(Data for processing Opens)

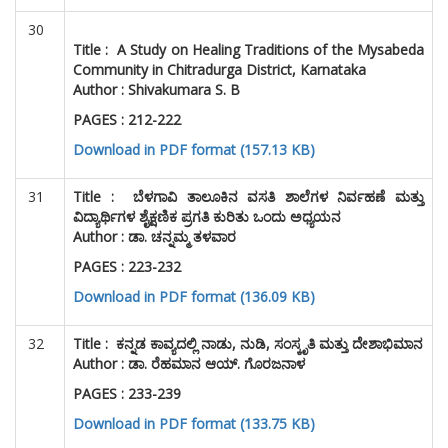
30
Title :
A Study on Healing Traditions of the Mysabeda
Community in Chitradurga District, Karnataka
Author :
Shivakumara S. B
PAGES : 212-222
Download in PDF format (157.13 KB)
31
Title :
ಬೆಳಗಾವಿ ತಾಲೂಕಿನ ವಸತಿ ಶಾಲೆಗಳ ನಿರ್ವಹಣೆ ಮತ್ತು
ವಿದ್ಯಾರ್ಥಿಗಳ ಶೈಕ್ಷಣಿಕ ಪ್ರಗತಿ ಕುರಿತು ಒಂದು ಅಧ್ಯಯನ
Author : ಡಾ. ಚನ್ನಮ್ಮ ತಳವಾರ
PAGES : 223-232
Download in PDF format (136.09 KB)
32
Title :
ಕನ್ನಡ ಕಾವ್ಯದಲ್ಲಿ ನಾಡು, ನುಡಿ, ಸಂಸ್ಕೃತಿ ಮತ್ತು ದೇಶಾಭಿಮಾನ
Author : ಡಾ. ರೆಹಮಾನ ಆಯ್. ಗೊರಜನಾಳ
PAGES : 233-239
Download in PDF format (133.75 KB)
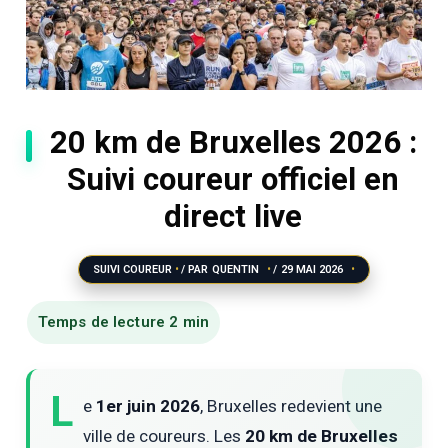
20 km de Bruxelles 2026 :
Suivi coureur officiel en
direct live
SUIVI COUREUR
/ PAR
QUENTIN
/
29 MAI 2026
L
e
1er juin 2026
, Bruxelles redevient une
ville de coureurs. Les
20 km de Bruxelles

(Data for processing Closes)

▶ _Work request_: Give only the number of lines in the rows above that contain the string "format". Case counts.

▶ _Result below_: 3